▶ WHAT NEEDS TO BE DONE
The required answer is each line in the entries below where "csomag" occurs.

▶ EXTRACTED INFORMATION
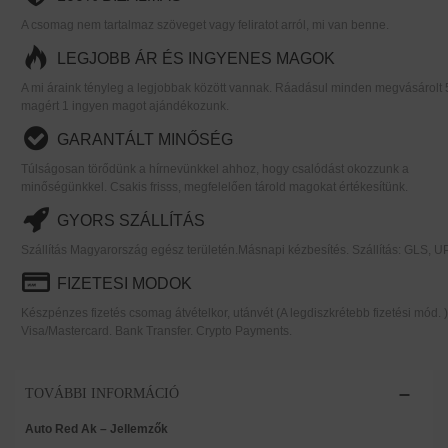
A csomag nem tartalmaz szöveget vagy feliratot arról, mi van benne.
LEGJOBB ÁR ÉS INGYENES MAGOK
A mi áraink tényleg a legjobbak között vannak. Ráadásul minden megvásárolt 
magért 1 ingyen magot ajándékozunk.
GARANTÁLT MINŐSÉG
Túlságosan törődünk a hírnevünkkel ahhoz, hogy csalódást okozzunk a
minőségünkkel. Csakis frisss, megfelelően tárold magokat értékesítünk.
GYORS SZÁLLÍTÁS
Szállítás Magyarország egész területén.Másnapi kézbesítés. Szállítás: GLS, U
FIZETESI MODOK
Készpénzes fizetés csomag átvételkor, utánvét (A legdiszkrétebb fizetési mód. )
Visa/Mastercard. Bank Transfer. Crypto Payments.
TOVÁBBI INFORMÁCIÓ
Auto Red Ak – Jellemzők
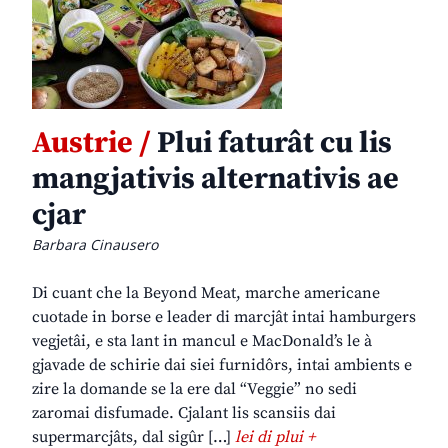
Austrie /
Plui faturât cu lis
mangjativis alternativis ae
cjar
Barbara Cinausero
Di cuant che la Beyond Meat, marche americane
cuotade in borse e leader di marcjât intai hamburgers
vegjetâi, e sta lant in mancul e MacDonald’s le à
gjavade de schirie dai siei furnidôrs, intai ambients e
zire la domande se la ere dal “Veggie” no sedi
zaromai disfumade. Cjalant lis scansiis dai
supermarcjâts, dal sigûr […]
lei di plui +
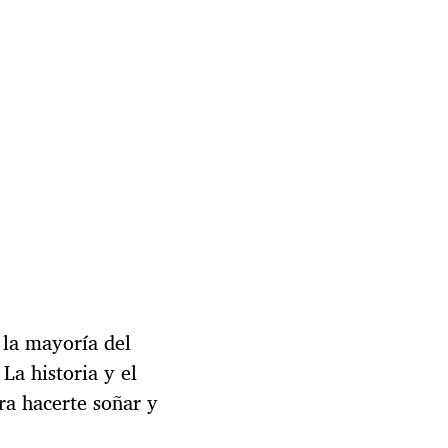
e la mayoría del
La historia y el
ra hacerte soñar y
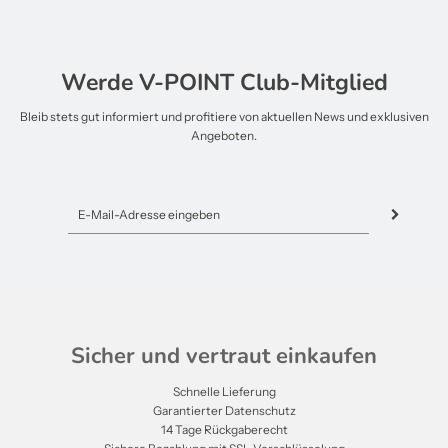
Werde V-POINT Club-Mitglied
Bleib stets gut informiert und profitiere von aktuellen News und exklusiven
Angeboten.
Sicher und vertraut einkaufen
Schnelle Lieferung
Garantierter Datenschutz
14 Tage Rückgaberecht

▶ SOLUTION FOR THIS EXERCISE
A csomag nem tartalmaz szöveget vagy feliratot arról, mi van benne.
Készpénzes fizetés csomag átvételkor, utánvét (A legdiszkrétebb fizetési mód. )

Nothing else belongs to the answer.